BEGIN

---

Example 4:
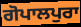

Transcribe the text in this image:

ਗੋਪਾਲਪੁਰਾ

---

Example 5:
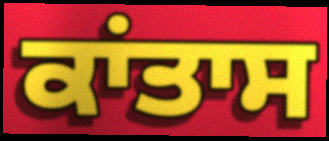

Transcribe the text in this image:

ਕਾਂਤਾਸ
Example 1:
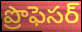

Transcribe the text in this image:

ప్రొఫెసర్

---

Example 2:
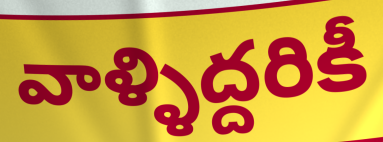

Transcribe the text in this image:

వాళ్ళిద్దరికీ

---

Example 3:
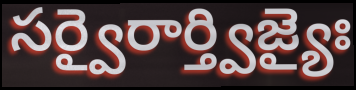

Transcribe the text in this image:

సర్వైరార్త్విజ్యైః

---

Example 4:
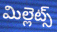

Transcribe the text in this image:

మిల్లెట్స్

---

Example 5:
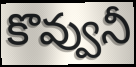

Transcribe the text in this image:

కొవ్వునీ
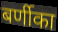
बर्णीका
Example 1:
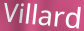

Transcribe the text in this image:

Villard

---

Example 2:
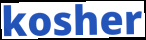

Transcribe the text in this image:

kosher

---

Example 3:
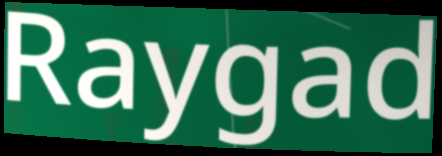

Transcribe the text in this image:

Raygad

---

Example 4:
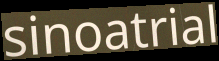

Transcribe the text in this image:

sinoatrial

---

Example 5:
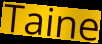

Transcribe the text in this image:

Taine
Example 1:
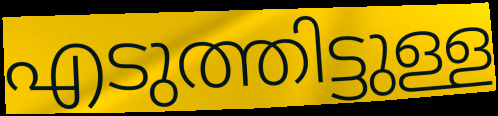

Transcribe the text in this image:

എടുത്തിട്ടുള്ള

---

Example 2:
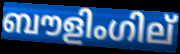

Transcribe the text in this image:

END

**ASSIGNED TASK**
Without including any pictures, repeat the records above exactly.

**RESULT FOR THIS TASK**
---

Example 4:

Transcribe the text in this image:

ਗੋਪਾਲਪੁਰਾ

---

Example 5:

Transcribe the text in this image:

ਕਾਂਤਾਸ
Example 1:

Transcribe the text in this image:

ప్రొఫెసర్

---

Example 2:

Transcribe the text in this image:

వాళ్ళిద్దరికీ

---

Example 3:

Transcribe the text in this image:

సర్వైరార్త్విజ్యైః

---

Example 4:

Transcribe the text in this image:

మిల్లెట్స్

---

Example 5:

Transcribe the text in this image:

కొవ్వునీ
बर्णीका
Example 1:

Transcribe the text in this image:

Villard

---

Example 2:

Transcribe the text in this image:

kosher

---

Example 3:

Transcribe the text in this image:

Raygad

---

Example 4:

Transcribe the text in this image:

sinoatrial

---

Example 5:

Transcribe the text in this image:

Taine
Example 1:

Transcribe the text in this image:

എടുത്തിട്ടുള്ള

---

Example 2:

Transcribe the text in this image:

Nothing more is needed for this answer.